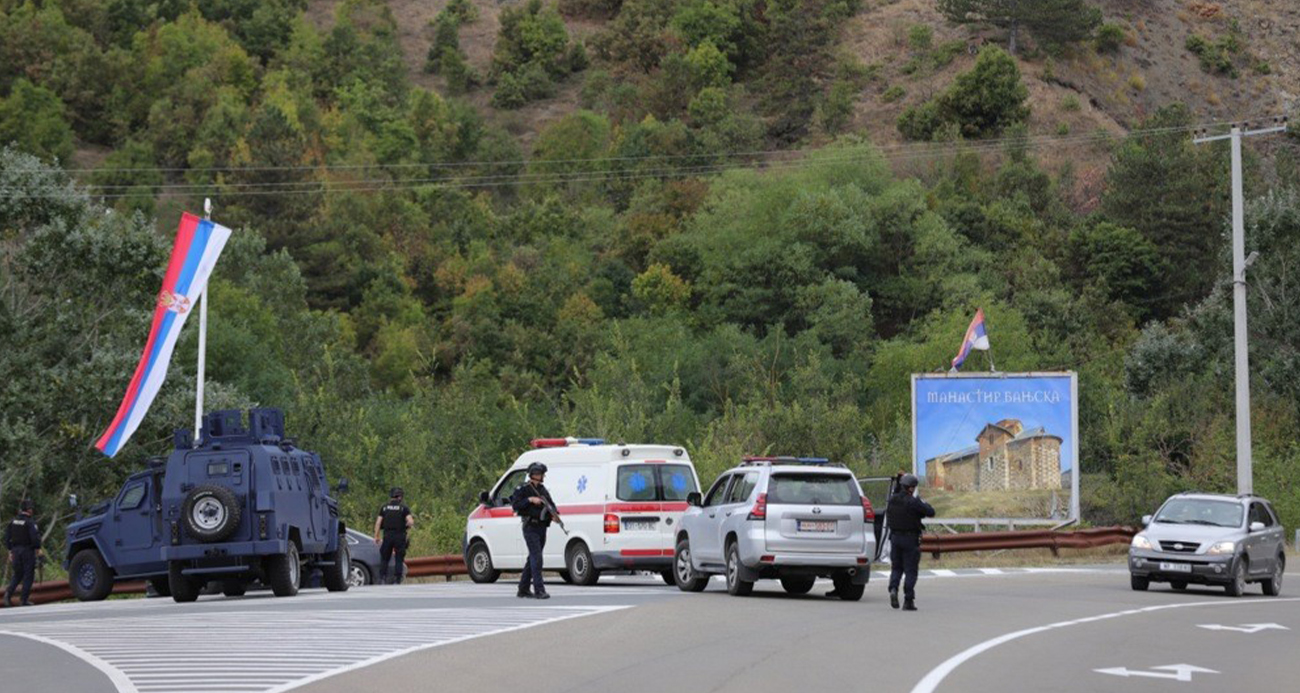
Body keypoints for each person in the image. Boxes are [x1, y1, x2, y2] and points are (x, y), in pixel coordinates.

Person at [885, 474, 935, 611]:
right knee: (911, 570)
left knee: (896, 568)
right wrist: (923, 503)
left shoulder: (892, 501)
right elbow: (930, 512)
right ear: (911, 488)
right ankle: (908, 600)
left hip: (894, 538)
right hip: (910, 540)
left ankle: (893, 588)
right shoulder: (913, 502)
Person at [510, 463, 556, 600]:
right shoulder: (523, 489)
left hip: (542, 527)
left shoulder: (542, 489)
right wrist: (530, 500)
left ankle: (523, 589)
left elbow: (551, 504)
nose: (543, 477)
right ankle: (539, 590)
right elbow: (515, 505)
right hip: (530, 527)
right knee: (537, 558)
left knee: (533, 558)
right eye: (542, 474)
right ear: (535, 474)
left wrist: (554, 514)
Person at [4, 499, 41, 607]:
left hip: (15, 551)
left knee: (17, 575)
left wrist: (10, 550)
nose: (32, 510)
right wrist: (38, 548)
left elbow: (7, 537)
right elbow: (34, 538)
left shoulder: (13, 521)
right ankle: (23, 600)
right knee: (28, 575)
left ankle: (8, 594)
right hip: (27, 551)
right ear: (28, 510)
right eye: (31, 508)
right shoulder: (30, 522)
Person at [373, 488, 413, 585]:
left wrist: (376, 536)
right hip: (399, 536)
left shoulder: (384, 508)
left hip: (387, 536)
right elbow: (411, 522)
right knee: (399, 558)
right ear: (400, 497)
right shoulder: (403, 508)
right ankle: (397, 580)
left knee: (384, 558)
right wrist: (406, 526)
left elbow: (378, 523)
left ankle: (382, 578)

• Work instruction: All lines from the one that has "right ankle: (908, 600)" through the end of the material above should be returned exactly; omit the rest.

• Result of this exercise:
right ankle: (908, 600)
left hip: (894, 538)
right hip: (910, 540)
left ankle: (893, 588)
right shoulder: (913, 502)
Person at [510, 463, 556, 600]:
right shoulder: (523, 489)
left hip: (542, 527)
left shoulder: (542, 489)
right wrist: (530, 500)
left ankle: (523, 589)
left elbow: (551, 504)
nose: (543, 477)
right ankle: (539, 590)
right elbow: (515, 505)
right hip: (530, 527)
right knee: (537, 558)
left knee: (533, 558)
right eye: (542, 474)
right ear: (535, 474)
left wrist: (554, 514)
Person at [4, 499, 41, 607]:
left hip: (15, 551)
left knee: (17, 575)
left wrist: (10, 550)
nose: (32, 510)
right wrist: (38, 548)
left elbow: (7, 537)
right elbow: (34, 538)
left shoulder: (13, 521)
right ankle: (23, 600)
right knee: (28, 575)
left ankle: (8, 594)
right hip: (27, 551)
right ear: (28, 510)
right eye: (31, 508)
right shoulder: (30, 522)
Person at [373, 488, 413, 585]:
left wrist: (376, 536)
right hip: (399, 536)
left shoulder: (384, 508)
left hip: (387, 536)
right elbow: (411, 522)
right knee: (399, 558)
right ear: (400, 497)
right shoulder: (403, 508)
right ankle: (397, 580)
left knee: (384, 558)
right wrist: (406, 526)
left elbow: (378, 523)
left ankle: (382, 578)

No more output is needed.